Figure 3: Qualitative Comparison on URDF Estimation. The framework achieves more accurate URDF parameters compared to baselines, enabling realistic articulated motions.

SPARK's performance is highlighted by its lower Chamfer Distance and higher F-Score in geometric metrics, indicative of its precise reconstruction capabilities. Additionally, the framework effectively reduces AxisErr and PivotErr in URDF estimation, underscoring its accuracy in joint parameter retrieval.

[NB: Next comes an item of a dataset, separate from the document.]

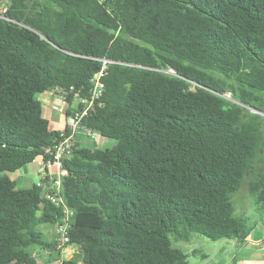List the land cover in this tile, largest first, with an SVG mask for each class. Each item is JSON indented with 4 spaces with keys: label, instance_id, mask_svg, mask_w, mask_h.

Technical Contributions and Innovations

Several technical contributions distinguish SPARK from prior approaches:

1. VLM Integration: The use of VLMs for initial URDF parameter estimation allows SPARK to leverage semantic understanding for structural parsing, setting a foundation for informed part synthesis.
2. Hierarchical Attention in DiT: By structuring the attention mechanism to accommodate both local part details and overarching global context, SPARK ensures coherent mesh generation that adheres to inferred kinematic structures.
3. Differentiable Joint Optimization: Refining joint parameters through differentiable forward kinematics and rendering ensures that generated objects not only look correct but also function accurately in simulated environments.
4. Generative Texture Modeling: The framework extends its capabilities to texture generation, providing visually realistic models that are ready for immediate use in robotics and simulation applications.

Implications and Future Directions

The implications of this research are significant for fields requiring detailed articulated models, such as robotics and virtual reality. By automating the reconstruction of complex 3D assets from simple images, SPARK can significantly reduce the labor and expertise traditionally required for such tasks.

Figure 4: In-the-wild results displaying SPARK's performance on diverse images, reinforcing its robustness and applicability to real-world scenarios.

Looking forward, the research posits extending SPARK to accommodate more complex kinematic structures, such as multi-degree-of-freedom joints and compound mechanisms, which are prevalent in real-world machinery and devices. This would further enhance the utility of SPARK in practical engineering and robotics applications.

Conclusion

SPARK represents a significant advancement in the automatic generation of articulated 3D objects from single images. Its integration of VLM priors with powerful generative models and optimization techniques addresses the dual challenges of high-fidelity shape reconstruction and accurate kinematic parameter estimation. This framework positions itself as a formidable tool for developing interactive and embodied AI systems, with potential expansions promising even broader applicability and impact.